I'm thinking a common key type that databases use are UUID's. Some people use optimized UUID's that are 12 bytes but probably the most common are 16 byte UUID's. Some people use sortable UUID's some people don't.

I was thinking of using these lua scripts to create 16 byte uuid keys that are sequential and random.

https://gist.github.com/catwell/1e022833ae849180adf58d72245ce8e0

kellabyte avatar May 08 '18 20:05 kellabyte

Let's discuss fsync policies. I would really appreciate @hyc and @mdcallag input here. Different storage engines have different durability guarantees and I want to be able to show their strengths and weaknesses.

Should we define a set of batch sizes to fsync? What do you guys suggest?

kellabyte avatar May 10 '18 16:05 kellabyte

@danchia Yeah I plan to have 2 different tools for benchmarks. wrk for throughput and wrk2 which does a QPS load like workload to calculate latency distribution properly. wrk2 contains Gil Tene's coordinated omission modifications.

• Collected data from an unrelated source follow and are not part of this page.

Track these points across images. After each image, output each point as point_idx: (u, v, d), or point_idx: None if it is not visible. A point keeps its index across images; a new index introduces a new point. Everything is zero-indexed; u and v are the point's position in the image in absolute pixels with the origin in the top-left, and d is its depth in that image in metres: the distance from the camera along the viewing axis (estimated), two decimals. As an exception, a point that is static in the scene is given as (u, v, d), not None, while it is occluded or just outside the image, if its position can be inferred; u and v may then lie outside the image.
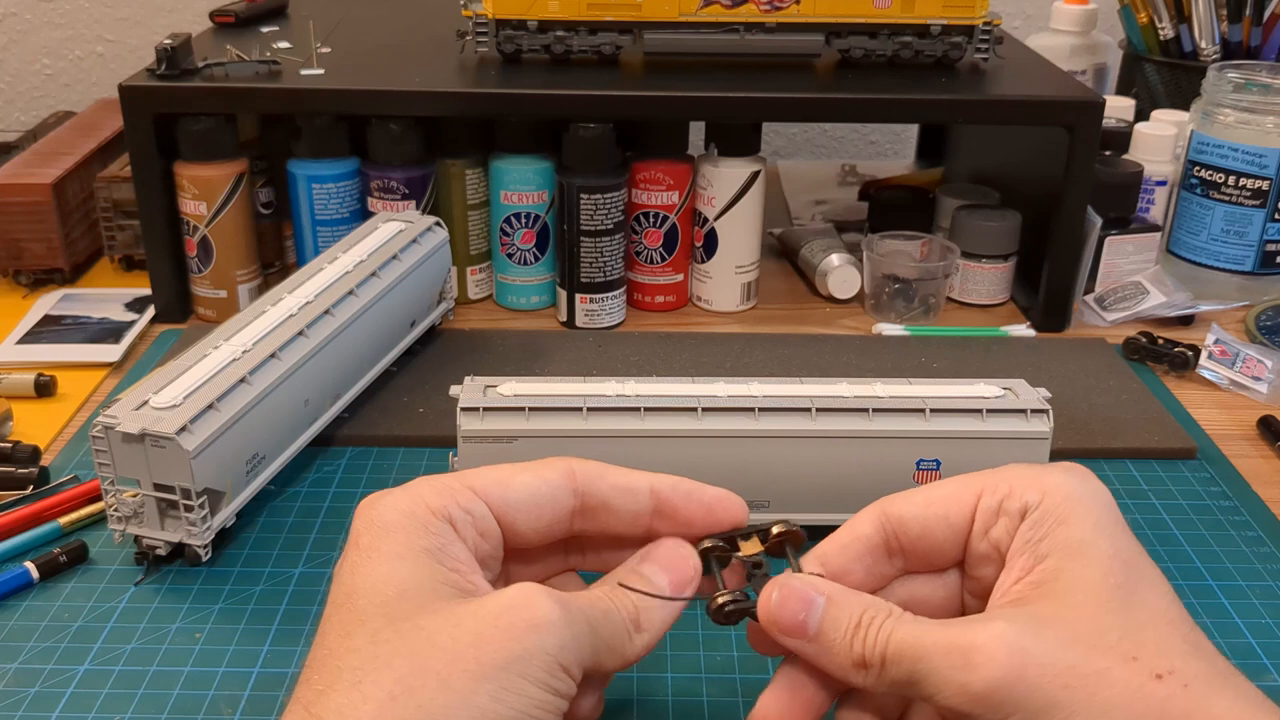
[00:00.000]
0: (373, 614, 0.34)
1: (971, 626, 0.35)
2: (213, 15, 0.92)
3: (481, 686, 0.33)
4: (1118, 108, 0.93)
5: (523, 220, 0.81)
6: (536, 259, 0.83)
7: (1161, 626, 0.35)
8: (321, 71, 0.79)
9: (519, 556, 0.41)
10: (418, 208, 0.80)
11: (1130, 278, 0.86)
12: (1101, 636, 0.34)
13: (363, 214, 0.81)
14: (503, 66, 0.81)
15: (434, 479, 0.39)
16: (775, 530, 0.42)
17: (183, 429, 0.52)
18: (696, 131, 0.84)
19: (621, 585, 0.39)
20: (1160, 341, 0.77)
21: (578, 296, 0.80)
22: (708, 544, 0.42)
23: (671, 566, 0.40)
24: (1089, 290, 0.85)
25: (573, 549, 0.43)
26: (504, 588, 0.36)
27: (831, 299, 0.87)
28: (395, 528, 0.37)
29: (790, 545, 0.42)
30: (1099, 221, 0.81)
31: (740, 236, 0.82)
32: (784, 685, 0.39)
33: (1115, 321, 0.83)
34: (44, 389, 0.70)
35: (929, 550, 0.40)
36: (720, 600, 0.40)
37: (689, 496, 0.41)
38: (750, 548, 0.42)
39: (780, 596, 0.38)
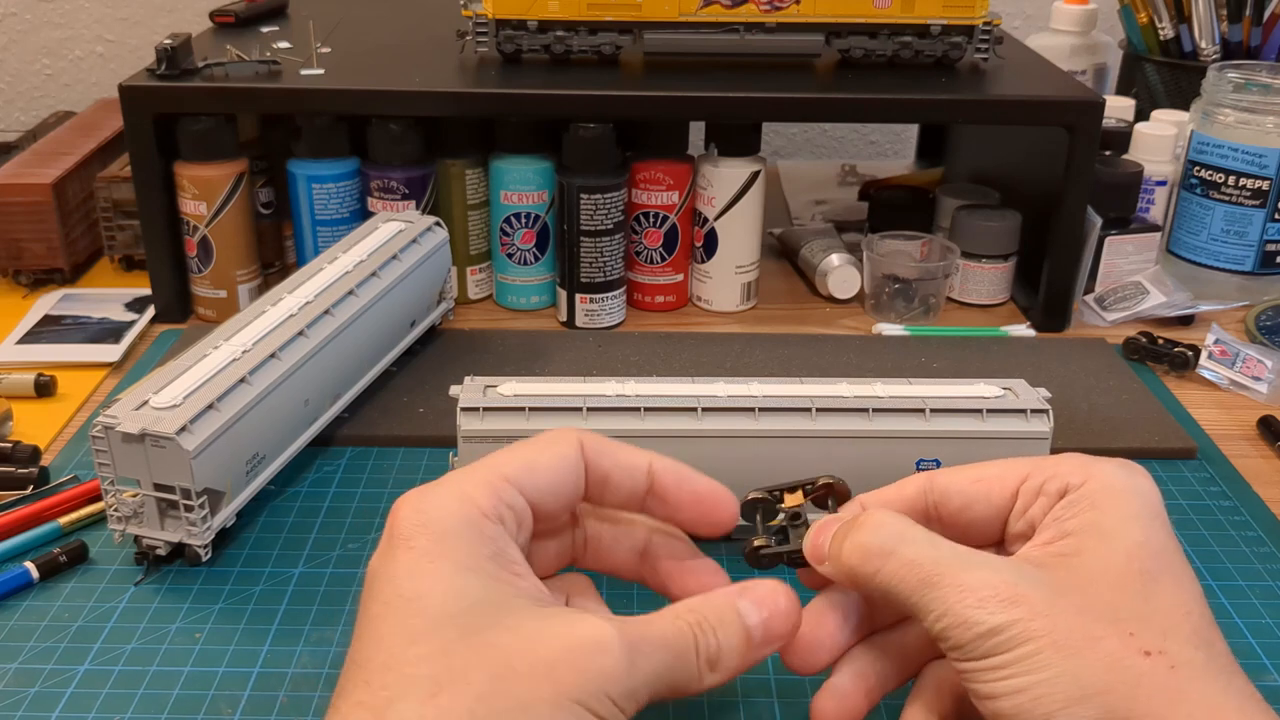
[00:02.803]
0: (445, 624, 0.34)
1: (998, 575, 0.36)
2: (213, 15, 0.92)
3: (557, 713, 0.33)
4: (1118, 108, 0.93)
5: (523, 220, 0.81)
6: (536, 259, 0.83)
7: (1174, 615, 0.36)
8: (321, 71, 0.79)
9: (537, 536, 0.41)
10: (418, 208, 0.80)
11: (1130, 278, 0.86)
12: (1110, 610, 0.35)
13: (363, 214, 0.81)
14: (503, 66, 0.81)
15: (473, 475, 0.38)
16: (821, 482, 0.44)
17: (183, 429, 0.52)
18: (696, 131, 0.84)
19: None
20: (1160, 341, 0.77)
21: (578, 296, 0.80)
22: (754, 495, 0.44)
23: (773, 611, 0.39)
24: (1089, 290, 0.85)
25: (573, 528, 0.43)
26: (575, 614, 0.36)
27: (831, 299, 0.87)
28: (456, 536, 0.36)
29: (834, 498, 0.44)
30: (1099, 221, 0.81)
31: (740, 236, 0.82)
32: (818, 608, 0.42)
33: (1115, 321, 0.83)
34: (44, 389, 0.70)
35: (967, 525, 0.41)
36: (756, 544, 0.42)
37: (679, 483, 0.42)
38: (794, 500, 0.44)
39: (812, 531, 0.41)
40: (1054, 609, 0.35)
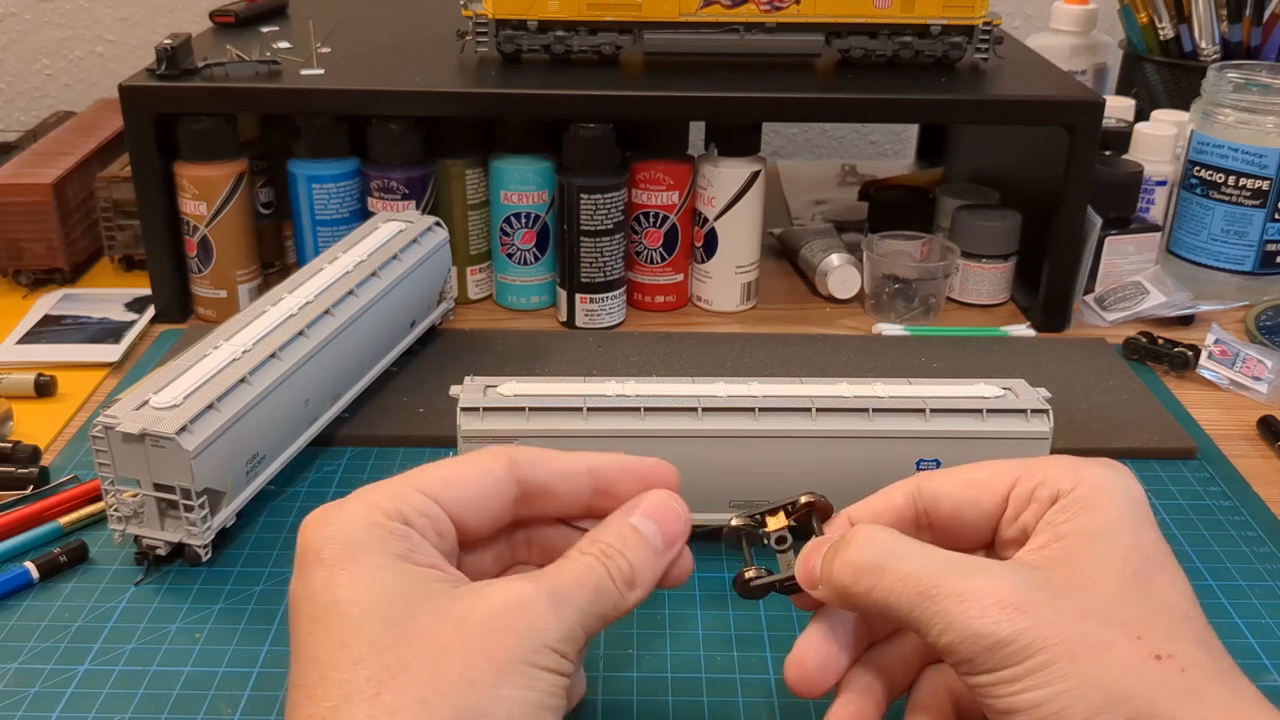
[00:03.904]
0: (367, 621, 0.34)
1: (998, 580, 0.36)
2: (213, 15, 0.92)
3: (504, 679, 0.33)
4: (1118, 108, 0.93)
5: (523, 220, 0.81)
6: (536, 259, 0.83)
7: (1175, 617, 0.35)
8: (321, 71, 0.79)
9: (467, 548, 0.41)
10: (418, 208, 0.80)
11: (1130, 278, 0.86)
12: (1114, 613, 0.35)
13: (363, 214, 0.81)
14: (503, 66, 0.81)
15: (380, 486, 0.39)
16: (802, 500, 0.43)
17: (183, 429, 0.52)
18: (696, 131, 0.84)
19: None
20: (1160, 341, 0.77)
21: (578, 296, 0.80)
22: (736, 522, 0.44)
23: (663, 517, 0.40)
24: (1089, 290, 0.85)
25: (515, 533, 0.43)
26: (490, 584, 0.36)
27: (831, 299, 0.87)
28: (363, 540, 0.37)
29: (816, 515, 0.43)
30: (1099, 221, 0.81)
31: (740, 236, 0.82)
32: (818, 629, 0.41)
33: (1115, 321, 0.83)
34: (44, 389, 0.70)
35: (958, 530, 0.41)
36: (746, 575, 0.42)
37: (623, 470, 0.42)
38: (776, 523, 0.43)
39: (802, 556, 0.41)
40: (1059, 613, 0.34)
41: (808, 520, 0.43)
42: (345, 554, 0.36)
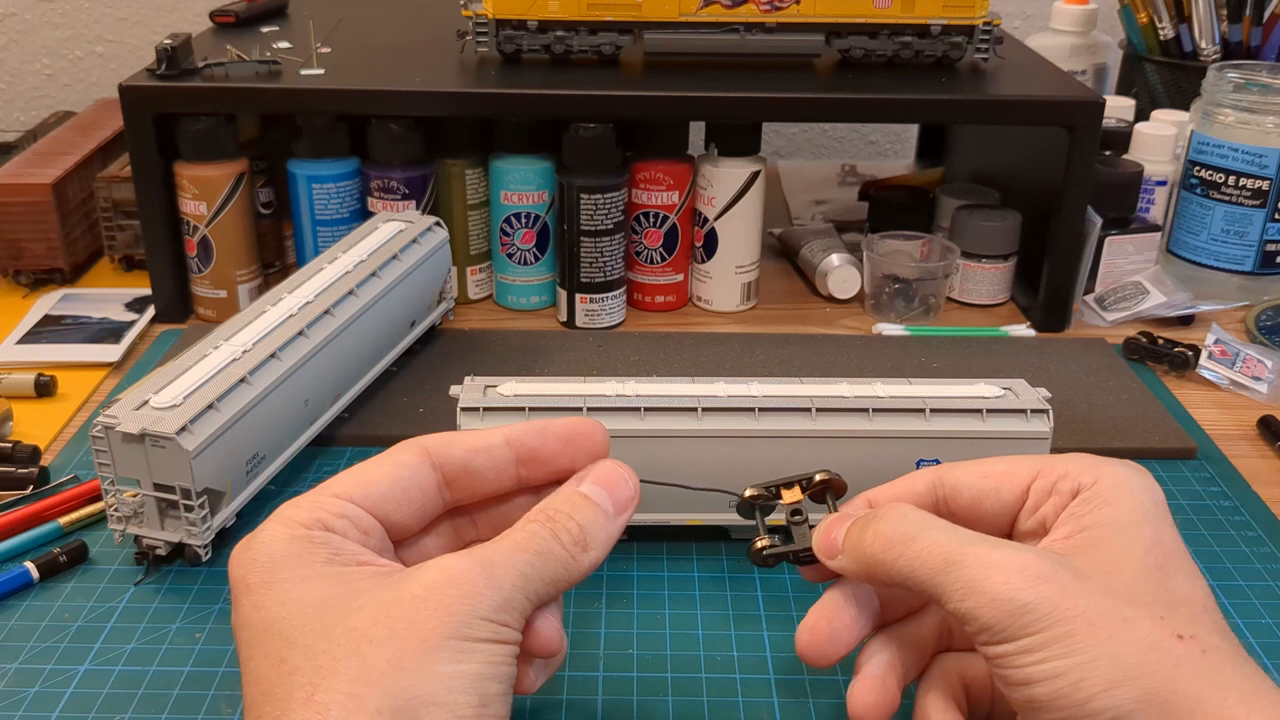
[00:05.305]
0: (300, 634, 0.34)
1: (1024, 554, 0.36)
2: (213, 15, 0.92)
3: (436, 656, 0.33)
4: (1118, 108, 0.93)
5: (523, 220, 0.81)
6: (536, 259, 0.83)
7: (1194, 608, 0.36)
8: (321, 71, 0.79)
9: (404, 541, 0.41)
10: (418, 208, 0.80)
11: (1130, 278, 0.86)
12: (1136, 596, 0.35)
13: (363, 214, 0.81)
14: (503, 66, 0.81)
15: (295, 501, 0.39)
16: (818, 478, 0.44)
17: (183, 429, 0.52)
18: (696, 131, 0.84)
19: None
20: (1160, 341, 0.77)
21: (578, 296, 0.80)
22: (751, 493, 0.44)
23: (611, 484, 0.40)
24: (1089, 290, 0.85)
25: (457, 516, 0.43)
26: (423, 565, 0.36)
27: (831, 299, 0.87)
28: (283, 557, 0.37)
29: (831, 492, 0.44)
30: (1099, 221, 0.81)
31: (740, 236, 0.82)
32: (832, 600, 0.41)
33: (1115, 321, 0.83)
34: (44, 389, 0.70)
35: (976, 520, 0.41)
36: (759, 544, 0.43)
37: (543, 433, 0.41)
38: (792, 496, 0.44)
39: (821, 528, 0.41)
40: (1084, 589, 0.35)
41: (822, 496, 0.44)
42: (269, 575, 0.36)
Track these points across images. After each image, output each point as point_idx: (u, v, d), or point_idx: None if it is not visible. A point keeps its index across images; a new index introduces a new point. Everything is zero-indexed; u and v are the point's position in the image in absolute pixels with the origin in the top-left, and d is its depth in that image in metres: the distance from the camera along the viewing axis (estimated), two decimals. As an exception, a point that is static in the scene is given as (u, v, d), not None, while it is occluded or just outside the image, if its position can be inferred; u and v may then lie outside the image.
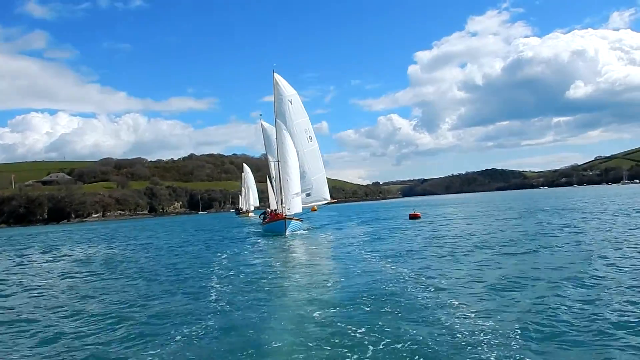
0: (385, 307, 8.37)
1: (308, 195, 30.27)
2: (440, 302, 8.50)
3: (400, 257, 14.88)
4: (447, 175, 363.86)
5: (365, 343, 6.49)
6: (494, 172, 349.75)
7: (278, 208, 31.19)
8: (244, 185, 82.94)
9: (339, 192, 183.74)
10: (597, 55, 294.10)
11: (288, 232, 26.08)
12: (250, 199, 78.74)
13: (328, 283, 11.25)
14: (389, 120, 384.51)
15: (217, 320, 8.13)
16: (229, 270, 14.29)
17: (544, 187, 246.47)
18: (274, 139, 31.17)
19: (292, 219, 26.95)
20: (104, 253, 24.10)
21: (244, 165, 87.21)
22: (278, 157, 28.88)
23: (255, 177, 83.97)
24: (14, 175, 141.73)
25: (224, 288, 11.28)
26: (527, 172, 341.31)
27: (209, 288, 11.34)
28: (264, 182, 53.14)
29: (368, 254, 16.01)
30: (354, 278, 11.54)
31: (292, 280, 11.97)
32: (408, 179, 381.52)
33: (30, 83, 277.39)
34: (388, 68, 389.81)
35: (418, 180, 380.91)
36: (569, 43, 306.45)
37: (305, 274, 12.81)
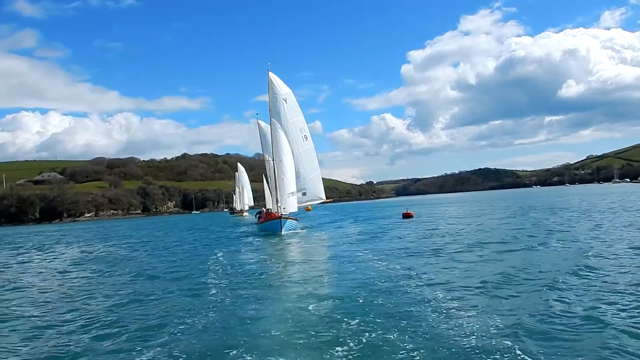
0: (378, 300, 8.72)
1: (304, 195, 30.41)
2: (431, 296, 8.83)
3: (393, 254, 15.22)
4: (440, 175, 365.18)
5: (359, 333, 6.81)
6: (487, 171, 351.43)
7: (273, 207, 31.36)
8: (239, 185, 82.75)
9: (333, 191, 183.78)
10: (588, 55, 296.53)
11: (284, 231, 26.27)
12: (245, 199, 78.75)
13: (323, 279, 11.62)
14: (383, 120, 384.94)
15: (214, 315, 8.38)
16: (226, 267, 14.56)
17: (537, 186, 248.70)
18: (270, 138, 31.31)
19: (287, 218, 27.15)
20: (100, 251, 24.21)
21: (239, 165, 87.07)
22: (273, 156, 29.05)
23: (249, 176, 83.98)
24: (5, 175, 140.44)
25: (222, 283, 11.57)
26: (519, 171, 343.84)
27: (207, 284, 11.60)
28: (258, 181, 53.22)
29: (361, 252, 16.34)
30: (348, 274, 11.87)
31: (287, 277, 12.29)
32: (402, 179, 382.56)
33: (21, 82, 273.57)
34: (381, 67, 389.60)
35: (412, 180, 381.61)
36: (561, 42, 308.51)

kellabyte avatar May 10 '18 16:05 kellabyte

A typical time series workload (at least in my experience) has lots of frequent random writes and occasional large scan reads. The records would be like

(series ID, timestamp) => (value) or (timestamp, series ID) => (value)

The first version is optimized for reads of a few series for some time range. The second is better for reads of lots/all series for some time range. The first also has more random writes. Might be good to try both.

Preetam avatar May 22 '18 21:05 Preetam

Oh, and it would be great to see how throughput and latency changes with various numbers of concurrent readers and writers.

Preetam avatar May 22 '18 21:05 Preetam

Great idea. Any news?

SamuelMarks avatar Sep 07 '18 03:09 SamuelMarks